Again, we’re declaring a policy group here, but this is pretty much the same as the chef push command above. Your policy is active for that policy group on the Chef Server, and you can rest assured that all cookbooks are there ready to be used.

Pipeline management

We’re going to want to add this workflow to a pipeline that we can manage in Jenkins or TeamCity. The process will roughly consist of:

  1. Cookbook builds, which include running Test Kitchen, ChefStyle linting, etc.
  2. Promotion to an internal supermarket (if you have one)
  3. Updating pinned versions of those cookbooks in the Policyfile or in specific cookbooks through a pull request
  4. Whenever the Policyfile.rb changes, or on demand, or when dependencies complete, rebuild the Policyfile.lock.json file and check it in
  5. Push the Policyfile.lock.json file to the Chef Server for locally available resources. If there is a pipeline, push to one policy group at a time and make sure they work before pushing out even further.
  6. If there isn’t a Chef Server connected to your build environment, post the policyfile archive to be loaded by your air-gapped environment. Much of this can be automated, but you’ll find that there is a step where you have to physically deal with the air-gapped environment (by definition).

Which Policy is Active?

As I said before, this revision id that is generated as a part of your lockfile will be the single identifier for this policy from here on out. So to see which policy is active you can simply run:

chef show-policy webserver

Which will generate:

webserver
========

* qa:  6156a875a7

Here you have the first ten characters of your revision id, and it is clear the exact versioin of the policy that is active for the qa group. If you’re checking in your lockfiles through a pipeline, this revision id should be stored with your lockfile in your git repo and thus you can understand when it was created. You have a great understanding of the exact changes that went into your environment.

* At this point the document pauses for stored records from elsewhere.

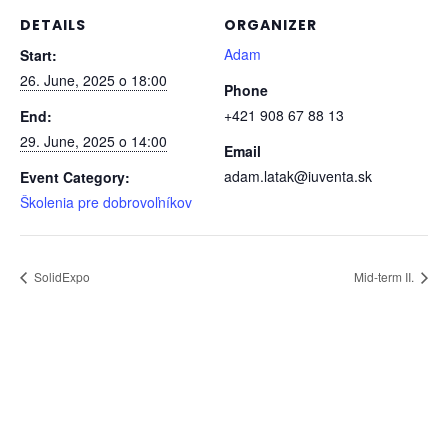
DETAILS
ORGANIZER
Adam
Start:
26. June, 2025 o 18:00
Phone
+421 908 67 88 13
End:
29. June, 2025 o 14:00
Email
adam.latak@iuventa.sk
Event Category:
Školenia pre dobrovoľníkov
SolidExpo
Mid-term II.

Similarly, when you run chef-client, you see exactly the revision id and policy that is used:

PS D:\chef> chef-client
Starting Chef Client, version 12.11.18
Using policy 'webserver' at revision '6156a875a7c0eb06ce9gdc9e3d4f19809752942efd6dd20888ddd9fd8bbbd43b5'

So at all levels you have repeatability and traceability of all changes.

Conclusion

The Chef Community should adopt Policyfiles because they are easier to learn than the legacy workflow, give you better control change management, and are more flexible for security-concious implementations. Hopefully this blog post will serve as an impetus for broader adoption of the feature and eventual inclusion into the Automate product suite.